Figure 7.30: A screenshot showing the Split and Custom Split options

Figure 7.30: A screenshot showing the Split and Custom Split options

When using the Split function, Tableau automatically creates two calculated fields named Customer Name – Split 1 and Customer Name – Split 2. When you edit these calculated fields, you will see the following syntax for Split 1 and Split 2 respectively:

TRIM( SPLIT( [Customer Name], " ", 1 ) )

TRIM( SPLIT( [Customer Name], " ", 2 ) )

This auto split targeted delimiter, which in this case was space, and on that basis, has split the field to give the first column before the space, which is customer first names second column after the space, which in this case is customer last names.

The Custom Split option allows for more control than the auto split option. Here, for example, only the last name is needed. The first name isn't of any use at this point. So, instead of using the auto split option, you can use Custom Split, which brings up the following screenshot:

Figure 7.31: A screenshot showing the Custom Split option

Figure 7.31: A screenshot showing the Custom Split option

Here, you can specify the separator/delimiter. You can decide whether you want the first column or the second column, and whether you want to split the columns. To get only the last name, choose space as the separator, and then Split off the Last 1 column. You get one new calculated field called Customer Name - Split 2. The syntax of this field is as follows:

TRIM(SPLIT([Customer Name], " ", -1 ))

Split and Custom Split are shortcut options provided by Tableau to split strings. However, you could get the same result by creating new calculated fields from scratch using some of the previously stated string functions. You will now explore this further.

First, parse the string to find the position of the space. Next, ask Tableau to give the string that follows the space. To find the position of the space, use the FIND function in Tableau. The syntax of the calculated field should be as follows:

FIND([Customer Name]," ")

This gives the position of the space as a numeric value. However, you need the string after the space. To identify this, use the MID function. The syntax should be as follows:

MID([Customer Name],FIND([Customer Name]," "))

This formula gives you the string followed by the space, but this also includes the leading space. To remove this leading space, either use the TRIM function or the LTRIM function as follows:

  1. TRIM:

    TRIM(MID([Customer Name],FIND([Customer Name]," ")))

  2. LTRIM:

    LTRIM(MID([Customer Name],FIND([Customer Name]," ")))

Either of these two functions will remove the leading space and give only the string followed by the space. However, if you don't want to use the TRIM or LTRIM function, you could even modify the calculation to tweak the FIND function, as shown here:

MID([Customer Name],(FIND([Customer Name]," ")+1))

The +1 in the preceding example finds the first position after the space, and thus will work similarly to the TRIM and LTRIM functions.

The point of discussing all these options is to show that many string functions can be utilized differently to get the same output. Now, choose any of the preceding formulae and save your calculated field as Last Name. Refer to the following screenshot:

Figure 7.32: A screenshot showing the Last Name calculated field

Figure 7.32: A screenshot showing the Last Name calculated field

Now, you have the Last Name of your customers, it is time to find the initial letter of Last Name. Here, again, you can use functions such as LEFT and MID. The syntax for both these functions is as follows:

LEFT([Last Name],1)

> _Material_
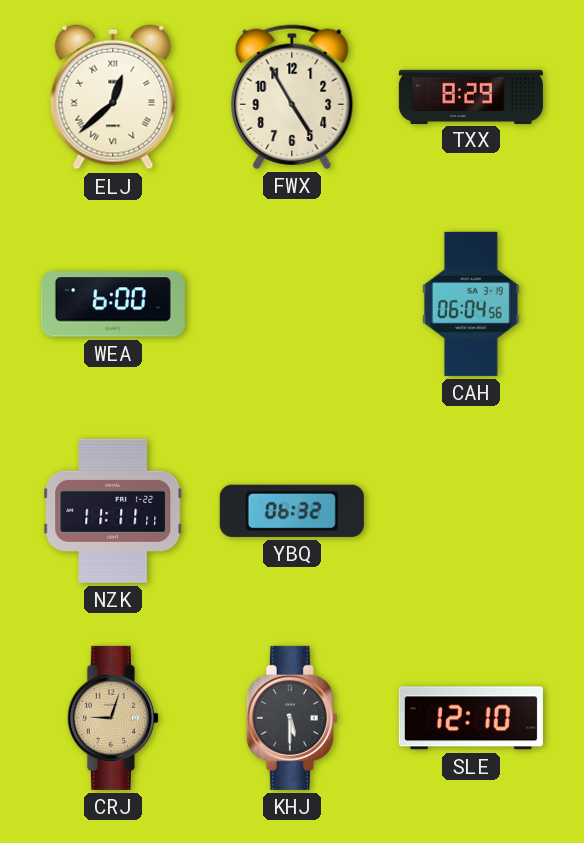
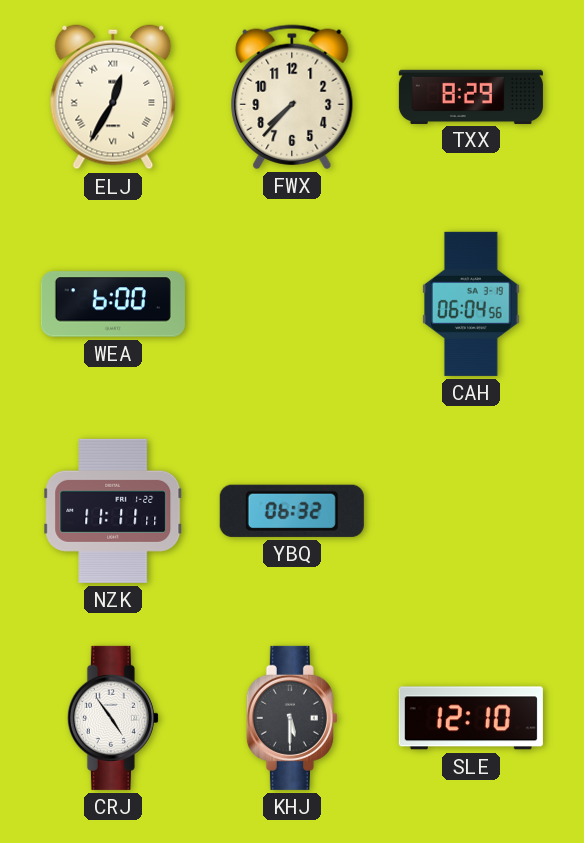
ELJ: 12:38 -> 12:35
FWX: 4:55 -> 7:37
CRJ: 9:03 -> 4:54
CRJ dial: champagne -> white
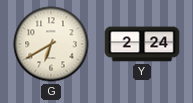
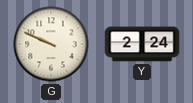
G: 6:40 -> 9:49
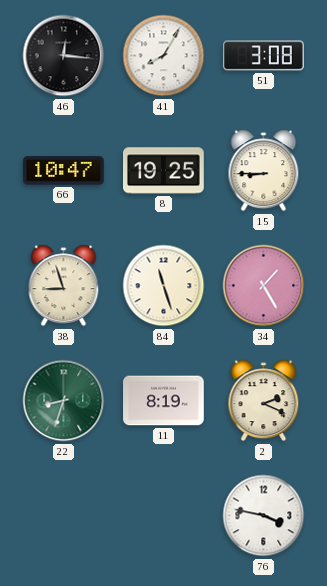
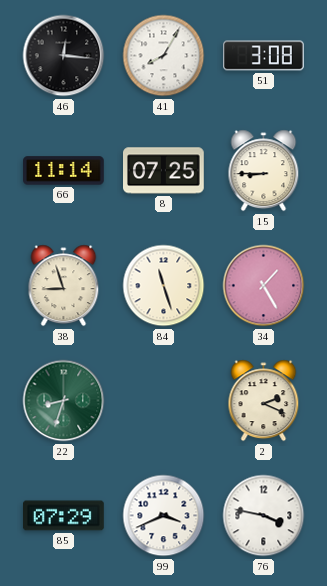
66: 10:47 -> 11:14
8: 19:25 -> 07:25
11: 8:19 -> none
85: none -> 07:29
99: none -> 3:41
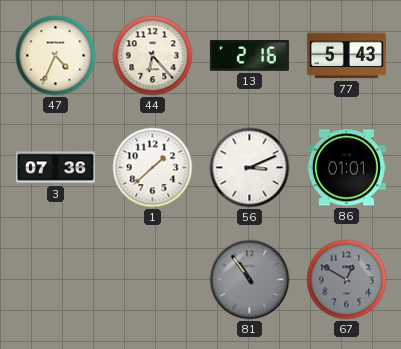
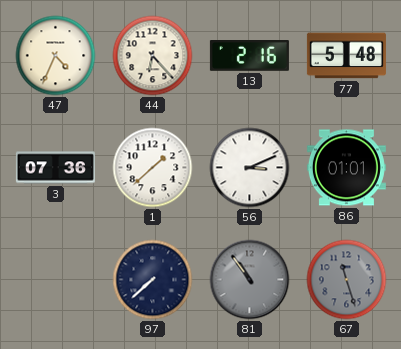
77: 5:43 -> 5:48
97: none -> 7:38
67: 12:50 -> 11:27
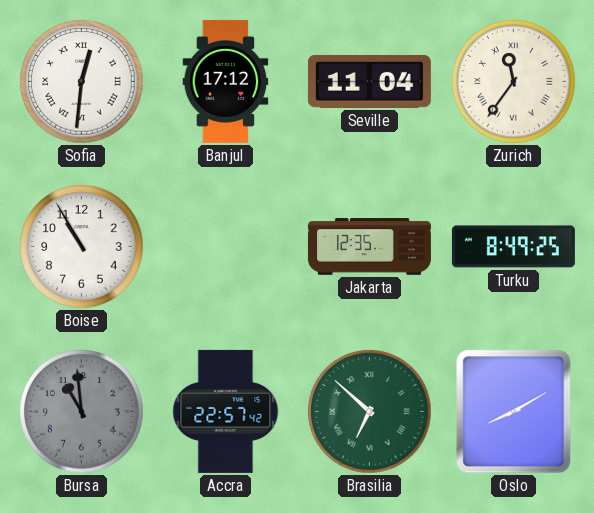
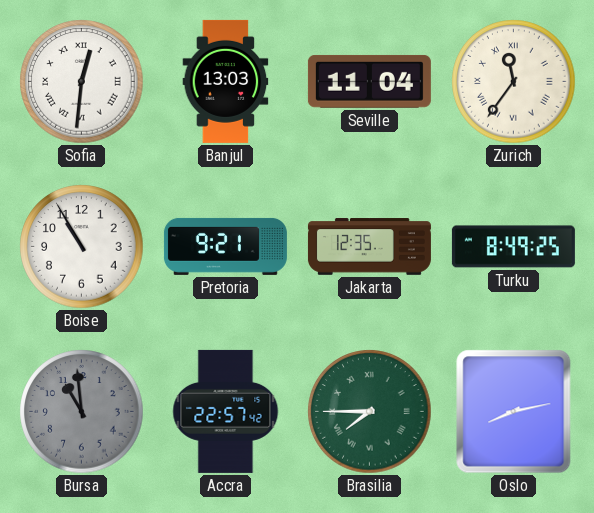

> _Things to do_
**a.** List every Tableau function named in the tutorial on splitting customer names.
**b.** Continue the Tableau tutorial on splitting customer names, starting right after its last line.
None of the entries are needed here.

> _Exercise answers_
**a.** SPLIT, TRIM, FIND, MID, LTRIM, LEFT

**b.**
MID([Last Name],1,1)

The LEFT function will return the specified number of characters (shown as 1 in the previous example) from the start of the given string.

The MID function will return the characters from the middle of the string, giving a starting position and a length (shown as 1,1 in the previous example). So, both the LEFT and the MID functions will give us the first character of the string.

Here, you will continue with the MID function, as shown in the following screenshot:

Figure 7.33: A screenshot showing the initial letter of the Last Name calculated field

Figure 7.33: A screenshot showing the initial letter of the Last Name calculated field

Finally, it is time for you to create your groups. You can use the following formula:

IF [Starting alphabet of Last Name] <= "I" THEN "A-I"

ELSEIF [Starting alphabet of Last Name] >= "S" THEN "S-Z"

ELSE "J-R"

END

Name this calculation Groups-Starting alphabet of Last Name. Refer to the following screenshot:

Figure 7.34: A screenshot showing the Groups-Starting alphabet 
of Last Name calculated field

Figure 7.34: A screenshot showing the Groups-Starting alphabet of Last Name calculated field

Change the Customer Name field in the Rows shelf to show the distinct count of customers. Then, drop the new calculated field into the Columns shelf. Refer to the following screenshot:

Figure 7.35: A screenshot showing the bar chart of Groups-Starting letter of Last Name

Figure 7.35: A screenshot showing the bar chart of Groups-Starting letter of Last Name

Figure 7.35 shows that there are more than 350 customers whose last name starts with a letter that is between A and I.

Typically, when dealing with string data, the two main operations you might perform are splitting a string into substrings or concatenating two or more strings to make one long string. You have now learned how to split strings. In the following exercise, you will be concatenating two strings together.

Exercise 7.04: Creating a String Calculation

In this exercise, you will create a string calculation that will combine Product Type, Product, and the aggregated Sales value. You will continue using the CoffeeChain Query data from the Sample-Coffee Chain.mdb file. You will use the Product Type and Product fields, along with SUM(Sales).

  1. Start by creating a bar chart using the Product Type, Product, and SUM(Sales) fields, as shown in the following screenshot:
Figure 7.36: A screenshot showing the bar chart of SUM(Sales) by Product Type and Product

Figure 7.36: A screenshot showing the bar chart of SUM(Sales) by Product Type and Product

Once the bar chart is created, create a calculated field that is a combination of the first three letters of Product Type followed by the Product text and the SUM(Sales) value. So, for example, if Product Type is, Coffee and Product is Colombian, and if the total sales for this Product are $90,000, then the output should be COF-Colombian: $90000.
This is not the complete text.